Schematic diagram of the mechanism by which red light promotes autotrophic growth of algal cells. Credit: Li Lamei

A research group from Hefei Institutes of Physical Science of the Chinese Academy of Sciences has proven that red light can promote photoautotrophic growth of Haematococcus pluvialis (H. pluvialis) and studied the related carbon fixation mechanism. Their research results were published in Aquaculture.

H. pluvialis is a unicellular green alga that has been widely recognized for its ability to accumulate astaxanthin in large quantities and is currently also the best-established biological source of natural astaxanthin in nature.

Recent studies have shown that the use of appropriate combinations of red and white light can promote the growth of H. pluvialis and improve astaxanthin production, but the processes and mechanisms in which red light plays a role are not well understood.
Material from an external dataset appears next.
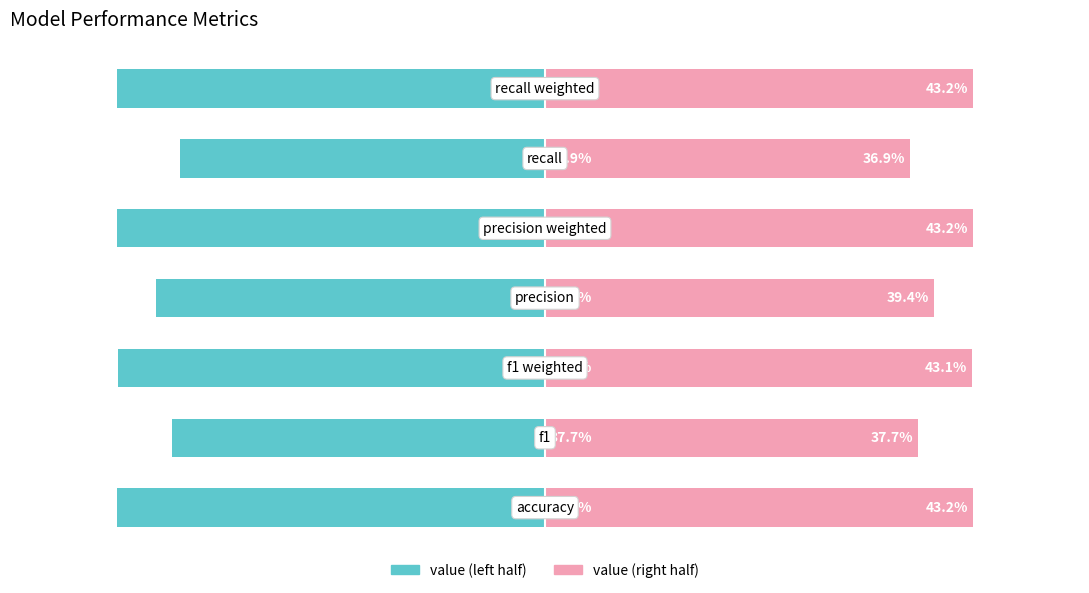

Reading right to left, transcribe all the data shown in this chart.

Left (value/2): 6=-43.2	5=-36.9	4=-43.2	3=-39.4	2=-43.1	1=-37.7	0=-43.2
Right (value/2): 6=43.2	5=36.9	4=43.2	3=39.4	2=43.1	1=37.7	0=43.2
A new method to promote the growth of Haematococcus

In this study headed up by of Prof. Huang Qing, researchers worked on a new method to promote the growth of Haematococcus pluvialis. After switching the illumination culture mode from white to red light in the late logarithmic phase of growth, researchers found that autotrophic growth of H. pluvialis was improved.

They also confirmed that red light could promote enhanced photosynthesis and increase CO₂ fixation rates by regulating the activity of carbonic anhydrases and maintaining the pH of the medium stable between 8 and 9.

“Our work can provide guidance for more efficient use of light during microalgal culture to achieve photoautotrophy and for potential practical applications in carbon neutralization,” said Li Lamei, first author of the paper.